Note that csv.DictReader() may be slower than the default csv.reader().

--recursive_load

Recursive local sub dirs.

If set, process input directories recursively (default depth: 2)

--skip_until_file

(Default: None)

Skip until file x.

If local input, skip all files until file with name x appears (default: start immediately)

--skip_until_record

(Default: None)

Skip until record x.

If local input, skip all records until record x (default: start with first)

--zip_records

Zip records parallel.

  • Use this flag to zip records of multiple input files
  • e.g. List1[A,B,C], List2[1,2,3] will be combined (zipped) on read to List[A1,B2,C3]

--min_geoaccuracy

(Default: None)

Min geoaccuracy to use

Set to latlng, place, or city to limit processing of records based on mininum geoaccuracy (default: no limit)

--include_lbsn_objects

(Default: None)

lbsn objects to process

If processing from lbsn db (rawdb), provide a comma separated list of lbsn objects to include.
May contain:

  • origin
  • country
  • city
  • place
  • user_groups
  • user
  • post
  • post_reaction

Notes:

  • Excluded objects will not be queried, but empty objects may be created due to referenced foreign key relationships.
  • Defaults to origin,post

--include_lbsn_bases

(Default: None)

lbsn bases to update

If the target output type is hll, provide a comma separated list of lbsn bases to include/update/store to.

Currently supported:

  • hashtag
  • emoji
  • term
  • _hashtag_latlng
  • _term_latlng
  • _emoji_latlng
  • _month_hashtag
  • _month_hashtag_latlng
  • _month_latlng
  • monthofyear
  • month
  • dayofmonth
  • dayofweek
  • hourofday
  • year
  • month
  • date
  • timestamp
  • country
  • region
  • city
  • place
  • latlng
  • community

Bases not included will be skipped.
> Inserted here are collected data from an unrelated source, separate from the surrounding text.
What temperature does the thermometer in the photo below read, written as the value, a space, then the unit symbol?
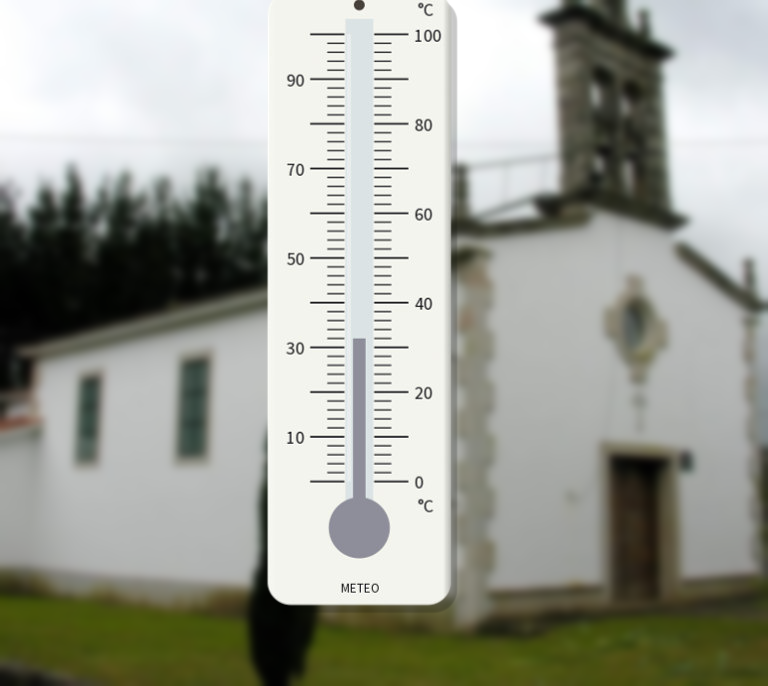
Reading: 32 °C
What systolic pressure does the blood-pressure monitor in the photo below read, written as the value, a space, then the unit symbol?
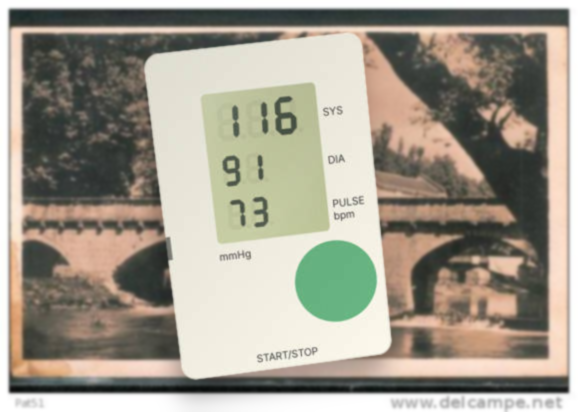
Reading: 116 mmHg
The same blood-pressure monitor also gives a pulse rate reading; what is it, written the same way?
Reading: 73 bpm
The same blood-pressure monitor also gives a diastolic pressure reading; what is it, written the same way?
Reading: 91 mmHg
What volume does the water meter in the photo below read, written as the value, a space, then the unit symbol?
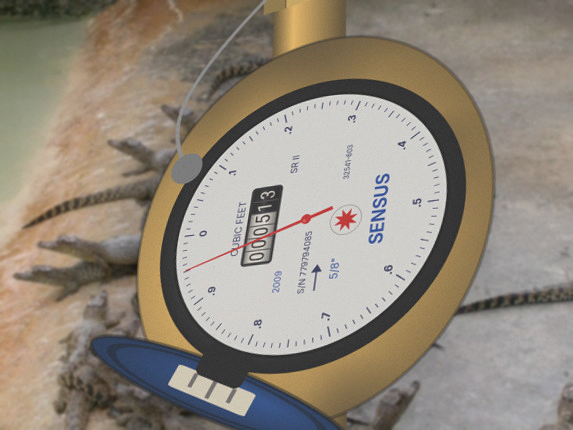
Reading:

Per default, no bases will be considered.

Example:

--include_lbsn_bases hashtag,place,date,community

This will update entries in the Postgres hlldb tables social.community. topical.hashtag, spatial.place, temporal.date and non-existing entries will be created, existing ones will be updated (a hll_union).
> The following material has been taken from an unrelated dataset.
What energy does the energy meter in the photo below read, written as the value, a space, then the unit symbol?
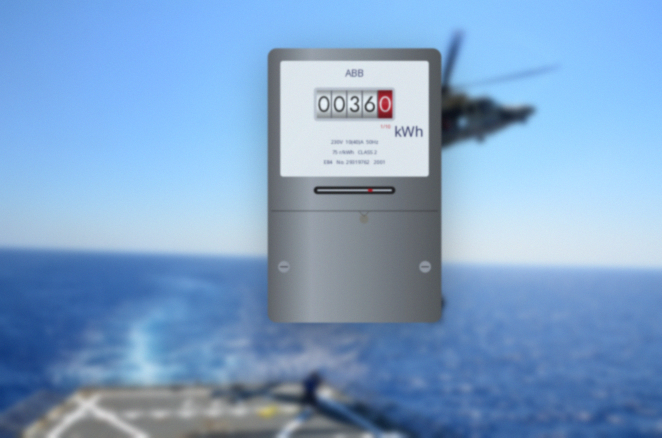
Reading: 36.0 kWh
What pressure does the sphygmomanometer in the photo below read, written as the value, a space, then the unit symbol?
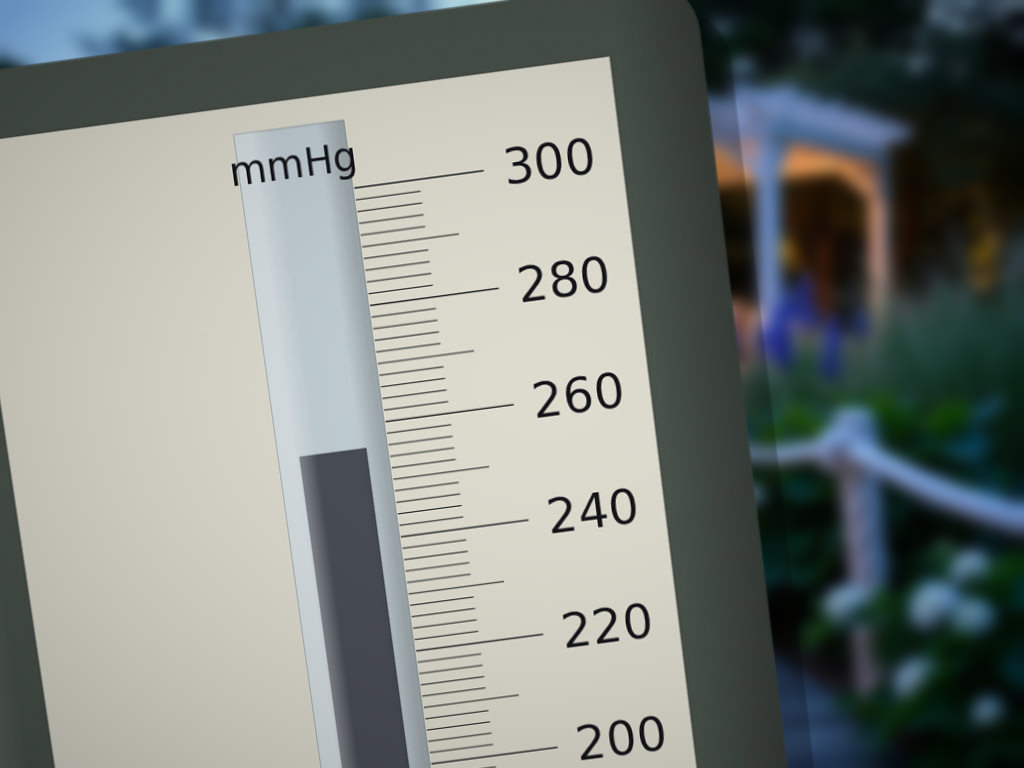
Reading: 256 mmHg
See the structure definition in SQL here for a full list of hlldb table structures.

Argument only allowed one time.

--override_lbsn_query_schema

(Default: None)

Override schema and table name

This can be used to redirect lbsn queries on the given object from input db to a specific schema/table such as a materialized view.
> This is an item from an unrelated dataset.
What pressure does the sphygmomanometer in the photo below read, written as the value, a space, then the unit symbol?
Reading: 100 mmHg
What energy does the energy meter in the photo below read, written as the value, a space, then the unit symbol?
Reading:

This can be usefull (e.g.) to limit processing of input data to a specific query.

Format is lbsn_type,schema.table.

Example:

--override_lbsn_query_schema post,mviews.mypostquery

Argument can be used multiple times.

--hmac_key

(Default: None)

Override db hmac key

The hmac key that is used for cryptographic hashing during creation of HLL sets. Override what is set in hllworker database here.

Remember to re-use the same hmac key for any consecutive update of HLL sets.

The crypt.salt variable can also be set (temporarily or permanently) in the hll worker database itself.
Example:

ALTER DATABASE hllworkerdb SET crypt.salt = 'CRYPTSALT';

Further information is available in the YFCC HLL tutorial.